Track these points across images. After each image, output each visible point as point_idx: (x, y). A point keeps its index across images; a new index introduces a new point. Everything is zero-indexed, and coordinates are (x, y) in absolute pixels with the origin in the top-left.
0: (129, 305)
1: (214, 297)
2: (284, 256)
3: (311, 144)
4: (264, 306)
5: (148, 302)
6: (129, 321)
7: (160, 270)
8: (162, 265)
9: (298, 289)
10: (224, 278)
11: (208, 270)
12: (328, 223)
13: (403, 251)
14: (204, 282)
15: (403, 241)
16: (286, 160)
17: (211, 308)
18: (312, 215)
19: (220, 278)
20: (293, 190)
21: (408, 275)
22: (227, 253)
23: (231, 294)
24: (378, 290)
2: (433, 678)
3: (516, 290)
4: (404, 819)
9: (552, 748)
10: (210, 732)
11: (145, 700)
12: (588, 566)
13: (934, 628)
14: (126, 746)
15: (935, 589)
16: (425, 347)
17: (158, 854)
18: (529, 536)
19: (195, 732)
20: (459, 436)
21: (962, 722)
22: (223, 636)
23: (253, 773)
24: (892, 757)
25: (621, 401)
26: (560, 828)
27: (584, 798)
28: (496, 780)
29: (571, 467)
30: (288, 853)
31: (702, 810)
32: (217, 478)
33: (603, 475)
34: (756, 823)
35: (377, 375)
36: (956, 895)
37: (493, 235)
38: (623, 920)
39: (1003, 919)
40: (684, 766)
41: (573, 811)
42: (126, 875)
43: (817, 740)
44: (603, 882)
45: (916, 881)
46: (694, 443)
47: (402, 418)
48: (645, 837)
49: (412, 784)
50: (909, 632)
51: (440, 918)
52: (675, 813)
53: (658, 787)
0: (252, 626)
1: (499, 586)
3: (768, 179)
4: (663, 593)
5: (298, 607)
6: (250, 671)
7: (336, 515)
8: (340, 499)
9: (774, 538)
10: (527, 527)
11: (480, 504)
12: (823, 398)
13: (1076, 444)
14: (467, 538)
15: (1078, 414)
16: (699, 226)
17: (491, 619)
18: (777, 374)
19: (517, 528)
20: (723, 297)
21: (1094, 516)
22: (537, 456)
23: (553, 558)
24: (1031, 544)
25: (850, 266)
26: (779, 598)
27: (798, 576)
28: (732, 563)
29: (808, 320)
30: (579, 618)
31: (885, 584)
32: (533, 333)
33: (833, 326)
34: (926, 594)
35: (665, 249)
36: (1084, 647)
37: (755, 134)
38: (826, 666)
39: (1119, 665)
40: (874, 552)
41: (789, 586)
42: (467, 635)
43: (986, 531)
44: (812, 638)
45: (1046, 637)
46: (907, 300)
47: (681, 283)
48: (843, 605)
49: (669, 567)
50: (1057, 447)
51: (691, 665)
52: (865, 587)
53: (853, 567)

──────────

Task objective
Please copy the lines above from the line with "1: (214, 297)" up to and including the line with "52: (675, 813)", exactly as written and with nothing else.

Task output
1: (214, 297)
2: (284, 256)
3: (311, 144)
4: (264, 306)
5: (148, 302)
6: (129, 321)
7: (160, 270)
8: (162, 265)
9: (298, 289)
10: (224, 278)
11: (208, 270)
12: (328, 223)
13: (403, 251)
14: (204, 282)
15: (403, 241)
16: (286, 160)
17: (211, 308)
18: (312, 215)
19: (220, 278)
20: (293, 190)
21: (408, 275)
22: (227, 253)
23: (231, 294)
24: (378, 290)
2: (433, 678)
3: (516, 290)
4: (404, 819)
9: (552, 748)
10: (210, 732)
11: (145, 700)
12: (588, 566)
13: (934, 628)
14: (126, 746)
15: (935, 589)
16: (425, 347)
17: (158, 854)
18: (529, 536)
19: (195, 732)
20: (459, 436)
21: (962, 722)
22: (223, 636)
23: (253, 773)
24: (892, 757)
25: (621, 401)
26: (560, 828)
27: (584, 798)
28: (496, 780)
29: (571, 467)
30: (288, 853)
31: (702, 810)
32: (217, 478)
33: (603, 475)
34: (756, 823)
35: (377, 375)
36: (956, 895)
37: (493, 235)
38: (623, 920)
39: (1003, 919)
40: (684, 766)
41: (573, 811)
42: (126, 875)
43: (817, 740)
44: (603, 882)
45: (916, 881)
46: (694, 443)
47: (402, 418)
48: (645, 837)
49: (412, 784)
50: (909, 632)
51: (440, 918)
52: (675, 813)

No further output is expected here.